Gellately argues persuasively that there were three distinct phases to how the Nazis portrayed themselves and in the degree to which they resorted to radical means of controlling society. The prewar era showed much more concern about public opinion and rationality. Once the War began, the methods became more radical and the arguments to support them became more extreme. (As others have also shown, Gellately posits that this is when the genocide against the Jews really went into high gear.) In the final months of the Reich, literally "anything goes" became the attitude and relatively little concern was given to public opinion--though Gellately argues that the majority of Germans stuck with Hitler to the very end.

Especially intriguing are the author's review of a number of Gestapo files on individuals who were accused of betraying the regime in one way or another. From an admittedly limited sample that he has thoroughly analyzed, Gellately demonstrates that the Gestapo and other police agencies had the active cooperation of the citizenry in ferreting out offenders. Indeed, their sources were overwhelmingly citizen complaints, most of them quite open and non-anonymous. But the specifics of a number of these cases are both fascinating and disturbing in the extreme. Clearly, a number of citizens used the Gestapo and the mechanisms of terror to get even with innocent people who had never violated the law.

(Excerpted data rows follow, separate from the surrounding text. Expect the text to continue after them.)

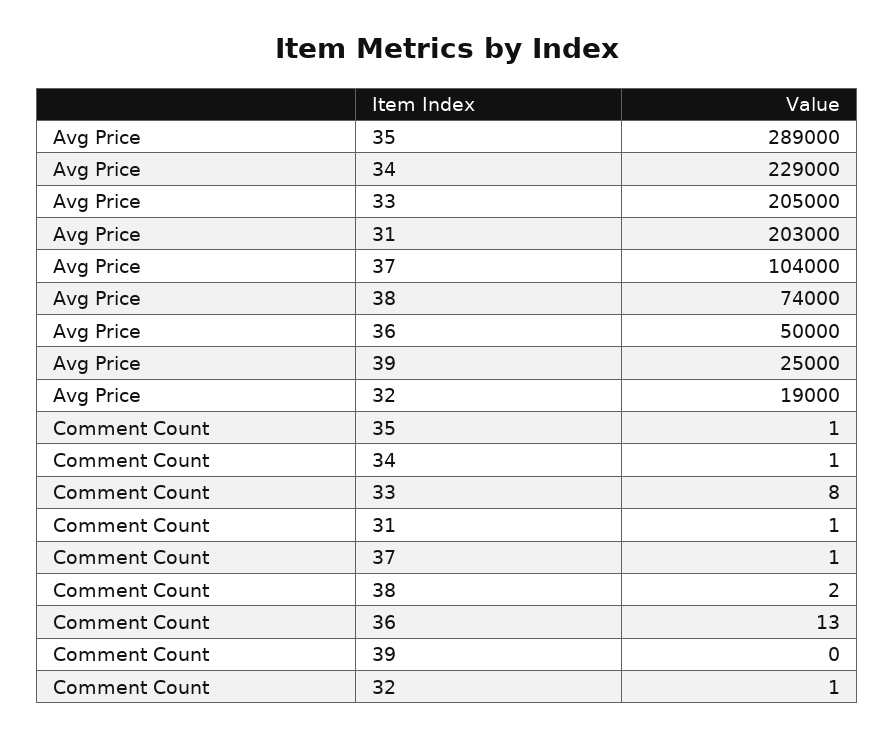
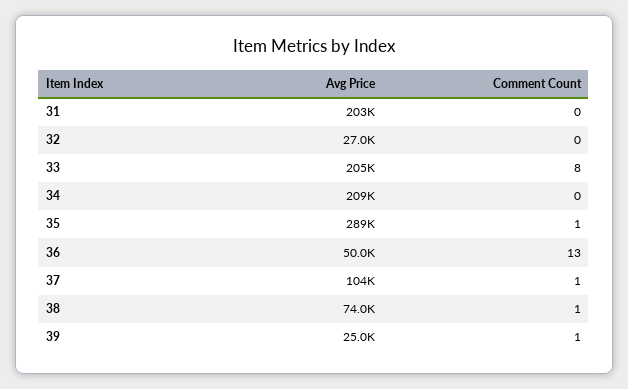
  {
    "Avg Price": {
      "35": 289000,
-     "34": 229000,
+     "34": 209000,
      "33": 205000,
      "31": 203000,
      "37": 104000,
      "38": 74000,
      "36": 50000,
      "39": 25000,
-     "32": 19000
+     "32": 27000
    },
    "Comment Count": {
      "35": 1,
-     "34": 1,
+     "34": 0,
      "33": 8,
-     "31": 1,
+     "31": 0,
      "37": 1,
-     "38": 2,
+     "38": 1,
      "36": 13,
-     "39": 0,
+     "39": 1,
-     "32": 1
+     "32": 0
    }
  }

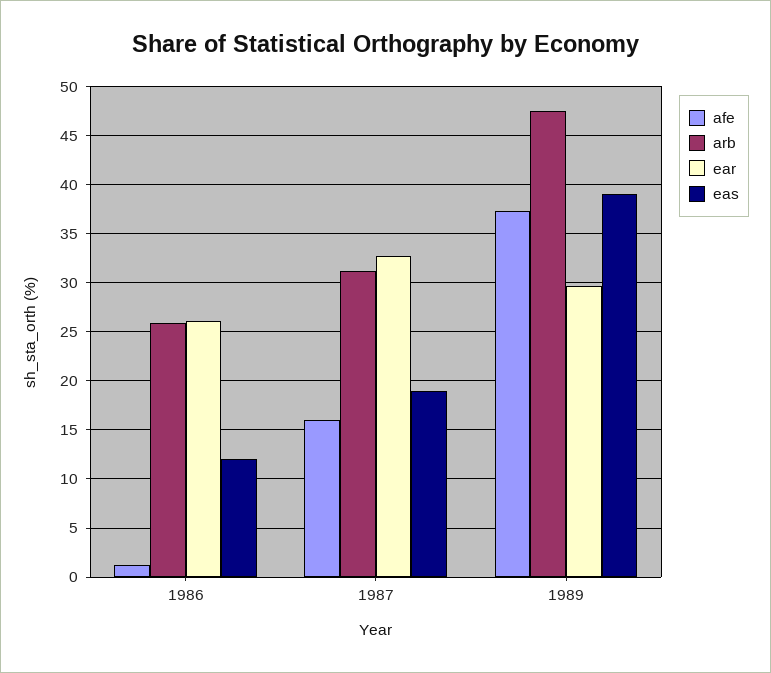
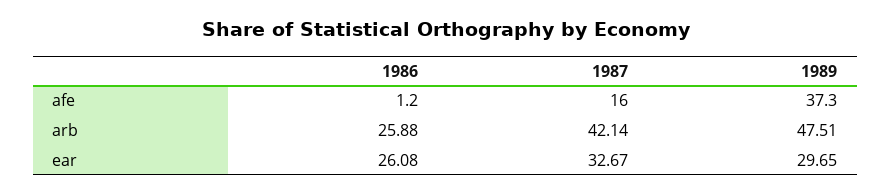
  {
    "afe": {
      "1986": 1.2,
      "1987": 16,
      "1989": 37.3
    },
    "arb": {
      "1986": 25.88,
-     "1987": 31,
+     "1987": 42.14,
      "1989": 47.51
    },
    "ear": {
      "1986": 26.08,
      "1987": 32.67,
      "1989": 29.65
-   },
+   }
-   "eas": {
-     "1986": 12,
-     "1987": 19,
-     "1989": 39
-   }
  }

Gellately's final synoptic chapter is the best part of the book and is especially well written. (In fact, it might warrant being read first.) The rest of the book, especially the early chapters, is somewhat turgid and difficult going; one wishes that it had been written and edited as well as the end. But this is a book that will clearly repay the time spent on it. I doubt that general readers new to the subject would find it as useful as those with more background, however.

Rating: 5 stars
Summary: How The Germans Accepted Nazism And Hitler
Review: Robert Gellately's "Backing Hitler" may be the most thought provoking, extensive study as to how and why the German people ultimately embraced both Nazism and Adolf Hitler during the course of the Great Depression and World War II. Gellately makes the startling claim that most Germans were aware of Nazi atrocities - though not necessarily the worst - and yet found them tolerable as a means to combat crime. Indeed, he notes how Germans embraced Nazism as a succesful antidote to the financial and cultural corruption they'd seen in the 1920's and early 1930's during the Weimar Republic. With the notable exception of the Holocaust, Nazi goverment officials and agencies such as the Gestapo and the SS did not hide the existence of concentration camps and torture from the general public, but instead, allowed them to be published both in Nazi popular journals and daily newspapers (And the Holocaust itself was not hidden, except for its most virulent, deadly phases, in which Jews were dealt with via "special handling", the Nazi euphemism for genocide.). Only towards the end, during the final months and weeks of the war, did the German public see the most brutal aspects of the Nazi regime. Yet surprisingly, many Germans continued to support the regime until the very end. Gellately's premise may seem unoriginal in light of Daniel Goldhagen's popular book indicting the entire German nation for the Holocaust, yet unlike Goldhagen, Gellately offers substantially more persuasive evidence to demonstrate how a social consensus was reached within German society in support of the Nazi regime. Gellately's book may be the seminal work looking at how the Nazis successfully used the media in disseminating their philosophy to Germany.